* **ACTIVITY**: Your reply should be an exact copy of the lines from the one that holds "left front paw: (457, 561)" to the end of the data below.

Collected data entries:
───
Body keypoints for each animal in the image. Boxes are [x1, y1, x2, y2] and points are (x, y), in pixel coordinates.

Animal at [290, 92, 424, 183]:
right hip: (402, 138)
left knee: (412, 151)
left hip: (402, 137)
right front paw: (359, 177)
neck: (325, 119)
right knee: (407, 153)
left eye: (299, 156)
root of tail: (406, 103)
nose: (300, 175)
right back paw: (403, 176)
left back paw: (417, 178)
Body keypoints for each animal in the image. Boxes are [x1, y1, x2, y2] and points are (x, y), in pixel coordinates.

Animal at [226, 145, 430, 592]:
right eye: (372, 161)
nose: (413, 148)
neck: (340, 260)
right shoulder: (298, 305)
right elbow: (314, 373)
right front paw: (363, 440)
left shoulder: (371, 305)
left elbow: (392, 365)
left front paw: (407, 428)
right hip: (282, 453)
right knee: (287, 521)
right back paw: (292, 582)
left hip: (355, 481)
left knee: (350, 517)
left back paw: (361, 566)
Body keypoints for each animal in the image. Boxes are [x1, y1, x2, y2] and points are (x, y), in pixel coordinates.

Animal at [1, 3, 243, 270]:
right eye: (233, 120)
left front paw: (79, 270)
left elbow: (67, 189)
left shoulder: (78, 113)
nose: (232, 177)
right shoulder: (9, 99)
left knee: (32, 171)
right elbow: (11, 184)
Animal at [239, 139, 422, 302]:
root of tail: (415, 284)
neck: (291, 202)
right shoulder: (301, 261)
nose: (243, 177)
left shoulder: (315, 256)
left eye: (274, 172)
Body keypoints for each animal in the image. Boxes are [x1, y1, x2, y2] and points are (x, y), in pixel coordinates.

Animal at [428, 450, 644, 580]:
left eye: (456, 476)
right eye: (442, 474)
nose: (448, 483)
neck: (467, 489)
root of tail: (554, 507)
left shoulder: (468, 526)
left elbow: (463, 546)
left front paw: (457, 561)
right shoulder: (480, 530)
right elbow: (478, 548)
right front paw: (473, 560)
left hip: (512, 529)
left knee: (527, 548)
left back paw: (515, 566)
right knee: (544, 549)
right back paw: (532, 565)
───
* **EXPECTED ANSWER**:
left front paw: (457, 561)
right shoulder: (480, 530)
right elbow: (478, 548)
right front paw: (473, 560)
left hip: (512, 529)
left knee: (527, 548)
left back paw: (515, 566)
right knee: (544, 549)
right back paw: (532, 565)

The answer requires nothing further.